MMA: How did Patrick Cummins go from serving coffee to a UFC co-main event in 24 hours?
He will fight Daniel Cormier in UFC 170
Monday 17 February 2014
Last week, very few had heard the name Patrick Cummins in the world of MMA. As of last Wednesday, Cummins worked in a drive through coffee shop to try to financially support his training. He is an MMA prospect who has four wins from four fights but has struggled to find opponents due to his impressive wrestling pedigree. He has never fought in the UFC. Next Saturday however, Cummins will be taking part in UFC 170 in the co-main event. How? Let me explain…
Daniel Cormier is an ex-Olympic wrestler. He is undefeated through thirteen fights in MMA and after winning the Strikeforce Heavyweight Grand Prix, he moved to the UFC where he has won both of his fights so far. At 34-years-old, he is not an “up and comer”, he is an “already there”. Cormier is widely considered to be the best wrestler in the UFC and was a top contender for the UFC Heavyweight belt. This issue here however is that Cormier trains with and coaches Heavyweight Champion, Cain Velasquez. As an alternative route to the top, and being that Cormier is a relatively small heavyweight, he has opted to drop to the light-heavyweight division to try to win his first UFC title.
The fight everyone wants to see is Cormier taking on Jon Jones for the title, yet both must win before that fight can be made. Cormier was due to face his toughest test next weekend at UFC 170 against ex-champ Rashad Evans, who has rediscovered his form. On Wednesday afternoon, UFC President Dana White, received word that Evans had sustained an injury in training and would no longer be able to take part. With 10 days until fight night White told Cormier that the fight would be cancelled as there was no appropriate replacement.
Cormier was devastated. It is the first time he has had to cut his weight down to the 205 pound limit and his training was on point. Also, he had trained at enormous financial expense, and was concerned that it would be for nought. He pleaded with White and later to UFC fighters over Twitter to find him an opponent. Thanks to the power of social media, 24 hours later is prayers had been answered.

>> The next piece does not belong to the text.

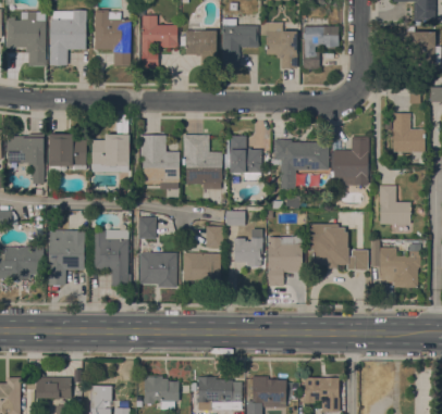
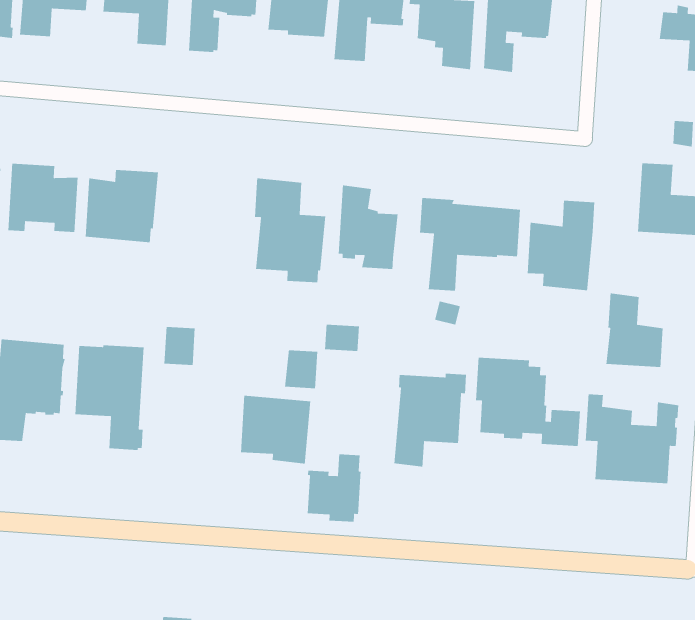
building: [139,135,180,188] -> none
building: [233,228,262,265] -> [307,454,362,523]
building: [139,252,176,287] -> none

Patrick Cummins knows Cormier well. In the past, he had been a training partner for Cormier prior to the Olympic Games. As a 4-0 top prospect, those in the know believe in his MMA potential and he is an athletic specimen. As soon as he heard, Cummins and his manager, Ryan Parsons, took to Twitter and began their unlikely campaign. Cummins after all was confident, for he had by his own account once been so dominant over Cormier in wrestling training that he had made him cry.
MMA journalist Ariel Helwani got wind of the campaign and saw its potential. Helwani has large influence in the world of MMA and is the sport’s most revered journalist. Helwani backed the campaign and started Tweeting himself. Word eventually got back to Dana White and he got working.
At 2:30 am on Thursday morning, Cummins did what he did every day. He woke up and got ready for work. At work he began baking before moving on to the drive through counter to take orders. Later that morning Cummins’ phone began vibrating in his pocket - a missed call. Then another missed call, followed by another. Eventually the coffee shop’s phone rang and Cummins’ boss told him “it’s for you”. It was Ryan Parsons….
“This might actually happen. We might get the fight. I’m on my way to you now!”
When Parsons pulled up at the coffee shop he handed Cummins his phone to which Cummins respond that he was off work in just twenty minutes and could it wait?
“It’s Dana White!” was all Cummins needed to hear.
He told White on the phone that the rumours were true. He had outwrestled Cormier, he had made him cry and he would do it again in 10 days time. Whilst on the phone, Cummins coffee shop boss fired him. White told him to get down to the gym. He had got the fight. An opportunity of a lifetime for the newly unemployed Cummins.
The very next day, the media frenzy began. Interview after interview after interview, followed swiftly by the arrival of UFC’s production team to film their Countdown show. Cummins is not used to this level of attention, but he is ready for the occasion. He has been ready for a long long time. He was born ready.
This is no work of fiction, this is just another week in the UFC. If you like the underdog, this sport is really for you. If you like unpredictability, this sport is unparalleled. If you like a crossbreed of entertainment and immense skill and you do not currently follow MMA or the UFC, take my word for it. You’re missing out.
On Saturday night at UFC Fight Night in Brazil, Lyoto Machida beat Gerard Mousasi by Unanimous decision. He moves one step closer to earning a UFC Middleweight title shot against the winner of Chris Weidman and Vitor Belfort who face off at UFC 173. Since moving down from light-heavyweight to middleweight, Machida looks like a new fighter, seemingly reinvigorated.